Short problem 1: In the interview transcript below, roughly how many of the about 400 measures in last year's budget does Christopher Pyne say went through?

Source text:
ABC 891

06 May 2015 Transcipt

E&OE TRANSCRIPT
Interview – ABC 891 Adelaide with Matthew Abraham, David Bevan and Mark Butler
Wednesday 6 May 2015

SUBJECT: Budget 2015

MATTHEW ABRAHAM: Welcome to the programme, Minister.

CHRISTOPHER PYNE: Good morning Matthew and David and Mark.

MATTHEW ABRAHAM: Mark Butler, Labor MP for Port Adelaide and Opposition environment and climate spokesman and the man who wants to be president of the ALP, welcome to the programme, Mark Butler.

MARK BUTLER: Good morning gentlemen.

MATTHEW ABRAHAM: Christopher Pyne, the signals we’re now getting is that there are going to be a lot of sweeteners in this budget and every day there’s been a story in The Australian, I think, the Federal Budget will offer higher payments to more than 120,000 retirees and ensure thousands more can keep a valuable concession card. Is this the Government now running up the white flag in the face of what was looking like a pasting at the next poll and abandoning serious budget reform?

CHRISTOPHER PYNE: No, not at all, it will be a prudent budget as all budgets should be, but much of the heavy lifting in terms of reducing debt and deficit and getting the Government back on more of an even keel after six years of profligate spending by Labor was done in last year’s budget. The Intergenerational Report shows over the course of the next 35 years we will reduce what would have been Labor’s debt and deficit by half so we’ve actually made a big dent in the future debt and deficit because of last year’s budget.

MATTHEW ABRAHAM: So that job’s fixed, despite the fact Joe Hockey sat in this very studio only a week or so ago and said ‘You try and get anything through the Senate with those people running it’?

CHRISTOPHER PYNE: There’s always more to be done but the truth is the budget did last year, some of it - much of it - went through, about 300 out of 400 measures went through and we have reduced Labor’s debt and deficit by half so next Tuesday’s budget, while it will be prudent, it will be also important to help strengthen the economy, create jobs and support families.

Record excerpts:
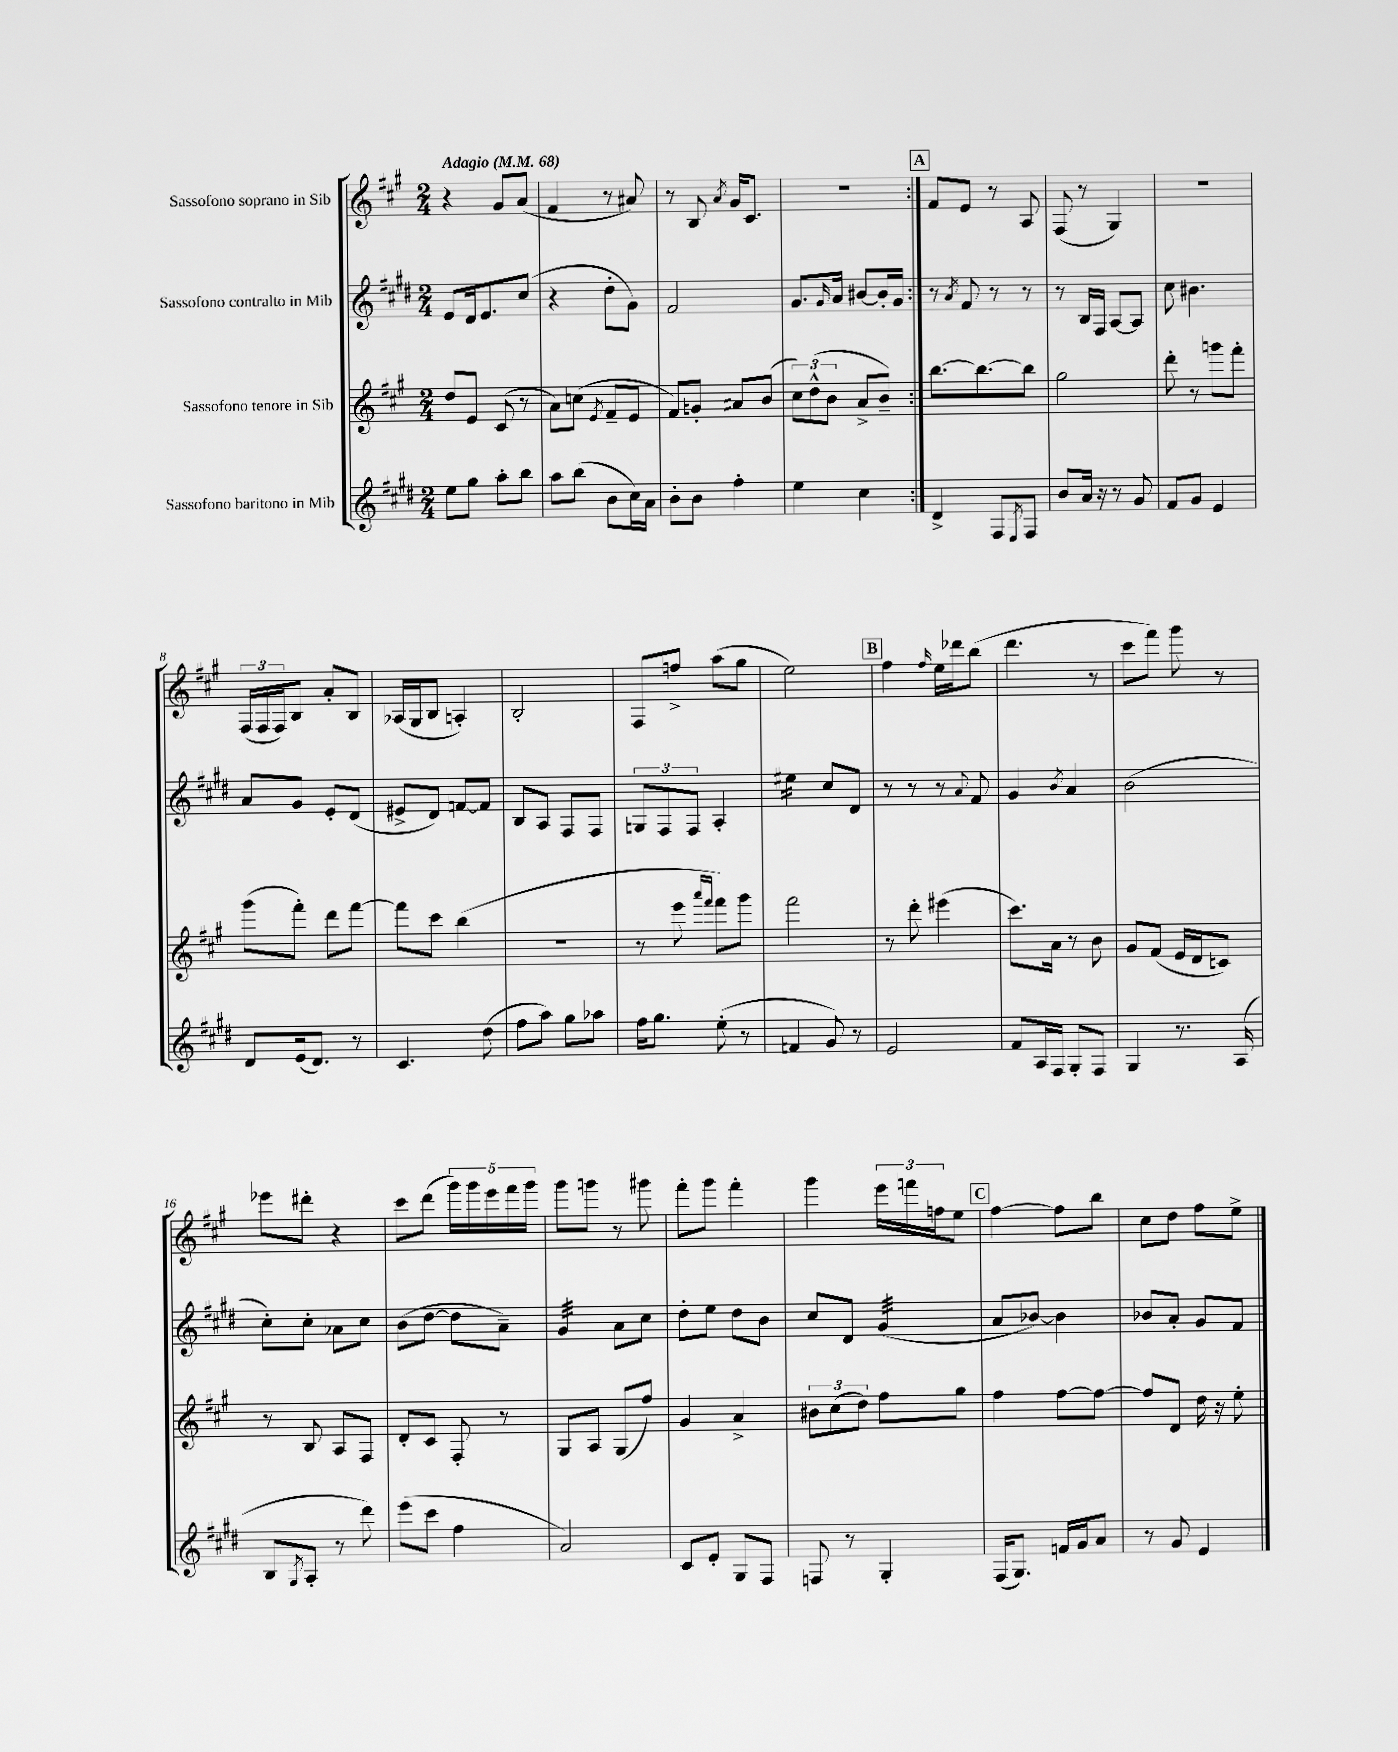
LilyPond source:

<<
\new StaffGroup <<
\new Staff = "s0" \with { instrumentName = "Sassofono soprano in Sib" } {
    \clef treble \key a \major \numericTimeSignature \time 2/4 \tempo "Adagio" 4 = 68
    \repeat volta 2 { r4 gis'8 a'8( |
    fis'4 r8 ais'8) |
    r8 b8 \acciaccatura { a'8 } gis'16 cis'8. |
    r2 | }
    \mark \markup { \box "A" } fis'8 e'8 r8 a8 |
    fis8( r8 gis4) |
    r2 |
    \tuplet 3/2 { fis16( fis16 fis16) } b8 a'8-. b8 |
    aes16( gis16 b8 a4-.) |
    b2-. |
    fis8 f''8-> a''8( gis''8 |
    e''2) |
    \mark \markup { \box "B" } fis''4 \grace { fis''16 } e''16 des'''16 b''8( |
    d'''4. r8 |
    cis'''8 fis'''8) gis'''8 r8 |
    ees'''8 dis'''8-. r4 |
    cis'''8 d'''8( \tuplet 5/4 { gis'''16) gis'''16 e'''16 fis'''16 gis'''16 } |
    gis'''8 g'''8 r8 gis'''8 |
    fis'''8-. gis'''8 fis'''4-. |
    gis'''4 \tuplet 3/2 { e'''16 f'''16 f''16 } e''8 |
    \mark \markup { \box "C" } fis''4~ fis''8 b''8 |
    cis''8 d''8 fis''8 e''8-> \bar "|." |
}
\new Staff = "s1" \with { instrumentName = "Sassofono contralto in Mib" } {
    \clef treble \key e \major \numericTimeSignature \time 2/4
    \repeat volta 2 { e'8 dis'16 e'8. cis''8( |
    r4 dis''8-. gis'8) |
    fis'2 |
    gis'8. \grace { gis'16 } a'16 bis'8~ bis'16-. gis'16 | }
    \mark \markup { \box "A" } r8 \acciaccatura { a'8 } fis'8 r8 r8 |
    r8 b16 fis16 a8~ a8 |
    cis''8 bis'4. |
    a'8 gis'8 e'8-. dis'8( |
    eis'8-> dis'8) f'8~ f'8 |
    b8 a8 fis8 fis8 |
    \tuplet 3/2 { g8 fis8 fis8 } a4-. |
    eis''4:16 cis''8 dis'8 |
    \mark \markup { \box "B" } r8 r8 r8 \appoggiatura { a'8 } fis'8 |
    gis'4 \acciaccatura { b'8 } a'4 |
    b'2( |
    cis''8-.) cis''8-. aes'8 cis''8 |
    b'8( dis''8~ dis''8 a'8--) |
    gis'4:32 a'8 cis''8 |
    dis''8-. e''8 dis''8 b'8 |
    cis''8 dis'8 gis'4:32( |
    \mark \markup { \box "C" } a'8 bes'8~) bes'4 |
    bes'8 a'8-. gis'8 fis'8 \bar "|." |
}
\new Staff = "s2" \with { instrumentName = "Sassofono tenore in Sib" } {
    \clef treble \key a \major \numericTimeSignature \time 2/4
    \repeat volta 2 { d''8 e'8 cis'8( r8 |
    a'8) c''8( \acciaccatura { e'8 } fis'8-- e'8 |
    fis'8) g'8-. ais'8 b'8( |
    \tuplet 3/2 { cis''8) d''8-^( b'8 } a'8-> b'8--) | }
    \mark \markup { \box "A" } b''8.~ b''8.~ b''8 |
    gis''2 |
    d'''8-. r8 g'''8 fis'''8-. |
    gis'''8( fis'''8-.) d'''8 fis'''8~ |
    fis'''8 cis'''8 b''4( |
    R2 |
    r8 e'''8 \grace { a'''16 fis'''16 } fis'''8) gis'''8 |
    fis'''2 |
    \mark \markup { \box "B" } r8 d'''8-. eis'''4( |
    cis'''8.) a'16 r8 b'8 |
    gis'8 fis'8( e'16 d'16 c'8) |
    r8 b8 a8 fis8 |
    d'8-. cis'8 fis8-. r8 |
    gis8 a8 gis8( fis''8) |
    gis'4 a'4-> |
    \tuplet 3/2 { bis'8 cis''8( d''8) } fis''8 gis''8 |
    \mark \markup { \box "C" } fis''4 fis''8~ fis''8~ |
    fis''8 d'8 d''16 r16 e''8-. \bar "|." |
}
\new Staff = "s3" \with { instrumentName = "Sassofono baritono in Mib" } {
    \clef treble \key e \major \numericTimeSignature \time 2/4
    \repeat volta 2 { e''8 gis''8 a''8-. b''8 |
    a''8 b''8( b'8 cis''16) a'16 |
    b'8-. b'8 fis''4-. |
    e''4 cis''4 | }
    \mark \markup { \box "A" } dis'4-> fis8 \acciaccatura { e8 } fis8 |
    b'8 a'16 r16 r8 gis'8 |
    fis'8 gis'8 e'4 |
    dis'8 e'16( dis'8.) r8 |
    cis'4. dis''8( |
    fis''8 a''8) gis''8 aes''8 |
    fis''16 gis''8. e''8-.( r8 |
    f'4 gis'8) r8 |
    \mark \markup { \box "B" } e'2 |
    fis'8 a16 fis16 gis8-. fis8 |
    gis4 r8. a16( |
    b8 \acciaccatura { gis8 } a8-. r8 dis'''8) |
    e'''8( cis'''8 fis''4 |
    a'2) |
    cis'8 e'8-. gis8 fis8 |
    f8 r8 gis4-. |
    \mark \markup { \box "C" } fis16( gis8.) f'16 gis'16 a'8 |
    r8 gis'8 e'4 \bar "|." |
}
>>
>>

Short problem 2: Pull out every line of the records above that contains the string "time", matching case exactly.

Exercise response 1: About 300.

Exercise response 2:
    \clef treble \key a \major \numericTimeSignature \time 2/4 \tempo "Adagio" 4 = 68
    \clef treble \key e \major \numericTimeSignature \time 2/4
    \clef treble \key a \major \numericTimeSignature \time 2/4
    \clef treble \key e \major \numericTimeSignature \time 2/4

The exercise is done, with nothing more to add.